ASSIGNMENT:
Taking the line with "NOVEMBER 23, 2025" as the first and the line with "dwelling complex against fire, storm, floo" as the last, set down the lines below exactly, pictures excluded.

Extracted page text data
········

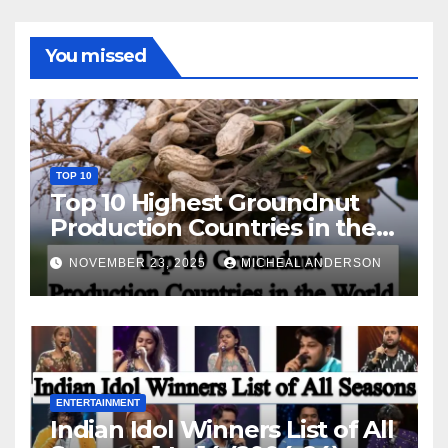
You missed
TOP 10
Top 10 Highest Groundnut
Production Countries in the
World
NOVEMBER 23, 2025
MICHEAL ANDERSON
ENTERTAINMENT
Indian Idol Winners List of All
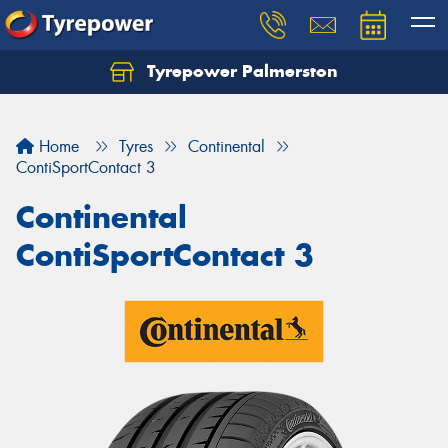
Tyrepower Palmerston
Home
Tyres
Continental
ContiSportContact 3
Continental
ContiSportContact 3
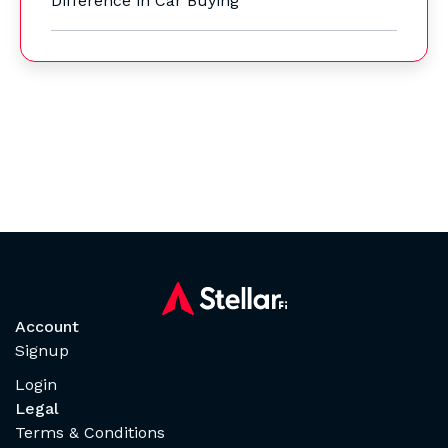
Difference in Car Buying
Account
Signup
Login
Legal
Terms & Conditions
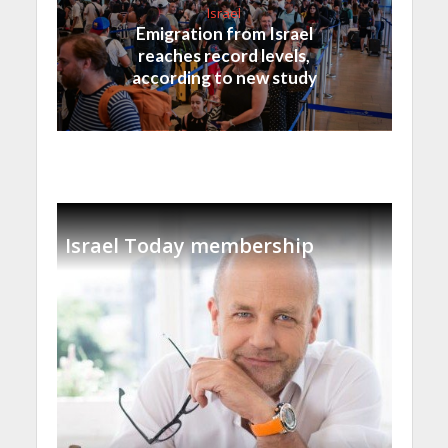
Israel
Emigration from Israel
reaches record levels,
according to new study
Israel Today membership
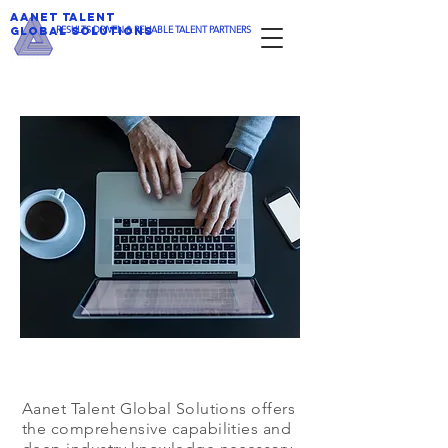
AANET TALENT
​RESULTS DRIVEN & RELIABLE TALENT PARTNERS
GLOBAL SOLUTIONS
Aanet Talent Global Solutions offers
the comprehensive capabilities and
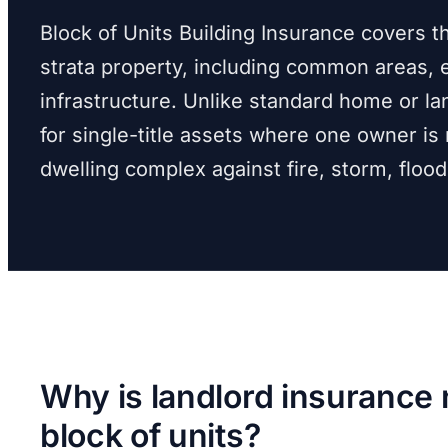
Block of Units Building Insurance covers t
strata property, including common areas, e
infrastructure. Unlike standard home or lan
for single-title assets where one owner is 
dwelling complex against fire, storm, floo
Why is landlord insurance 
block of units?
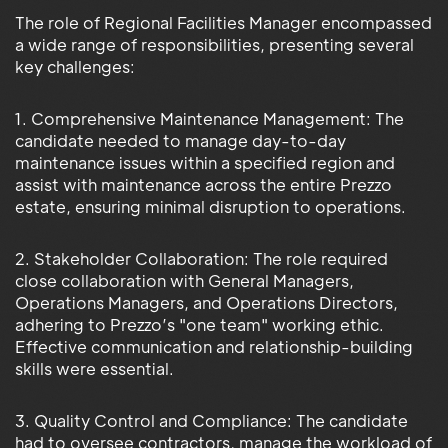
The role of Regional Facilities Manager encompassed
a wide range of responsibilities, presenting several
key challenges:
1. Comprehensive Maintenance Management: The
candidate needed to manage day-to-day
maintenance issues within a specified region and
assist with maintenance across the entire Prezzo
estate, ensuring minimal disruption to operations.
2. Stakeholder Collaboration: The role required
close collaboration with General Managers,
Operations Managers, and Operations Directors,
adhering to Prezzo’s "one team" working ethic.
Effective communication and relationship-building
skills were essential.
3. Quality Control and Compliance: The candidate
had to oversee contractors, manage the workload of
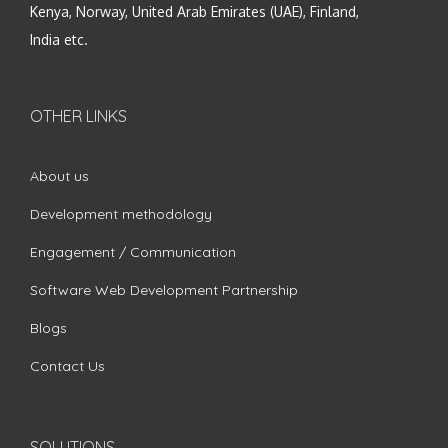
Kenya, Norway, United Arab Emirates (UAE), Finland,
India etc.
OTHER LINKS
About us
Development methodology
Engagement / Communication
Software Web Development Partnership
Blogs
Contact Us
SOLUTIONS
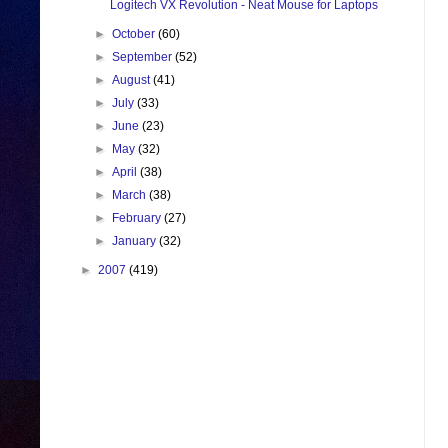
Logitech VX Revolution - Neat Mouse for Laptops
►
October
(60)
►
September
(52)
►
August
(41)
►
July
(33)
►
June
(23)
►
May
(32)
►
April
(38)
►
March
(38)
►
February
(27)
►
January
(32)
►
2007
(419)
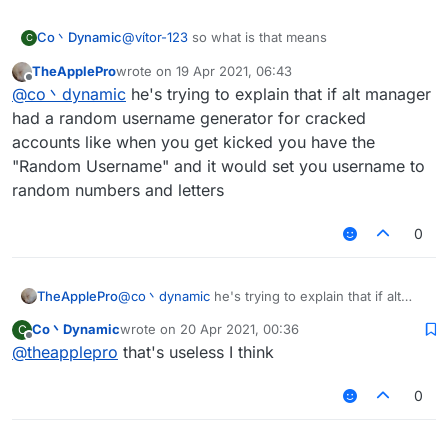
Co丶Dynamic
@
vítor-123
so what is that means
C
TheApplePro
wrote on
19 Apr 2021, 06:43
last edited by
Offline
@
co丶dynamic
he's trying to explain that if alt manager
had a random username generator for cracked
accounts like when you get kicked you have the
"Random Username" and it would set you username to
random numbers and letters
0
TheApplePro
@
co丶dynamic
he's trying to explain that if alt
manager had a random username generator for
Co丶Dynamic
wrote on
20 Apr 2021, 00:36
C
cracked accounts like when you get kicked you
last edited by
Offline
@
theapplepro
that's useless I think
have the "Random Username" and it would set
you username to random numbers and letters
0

········

EXERCISE SOLUTION:
NOVEMBER 23, 2025
MICHEAL ANDERSON
ENTERTAINMENT
Indian Idol Winners List of All
Tyrepower Palmerston
Home
Tyres
Continental
ContiSportContact 3
Continental
ContiSportContact 3
Difference in Car Buying
Account
Signup
Login
Legal
Terms & Conditions
Israel
Emigration from Israel
reaches record levels,
according to new study
Israel Today membership
AANET TALENT
​RESULTS DRIVEN & RELIABLE TALENT PARTNERS
GLOBAL SOLUTIONS
Aanet Talent Global Solutions offers
the comprehensive capabilities and
Block of Units Building Insurance covers t
strata property, including common areas, e
infrastructure. Unlike standard home or lan
for single-title assets where one owner is 
dwelling complex against fire, storm, floo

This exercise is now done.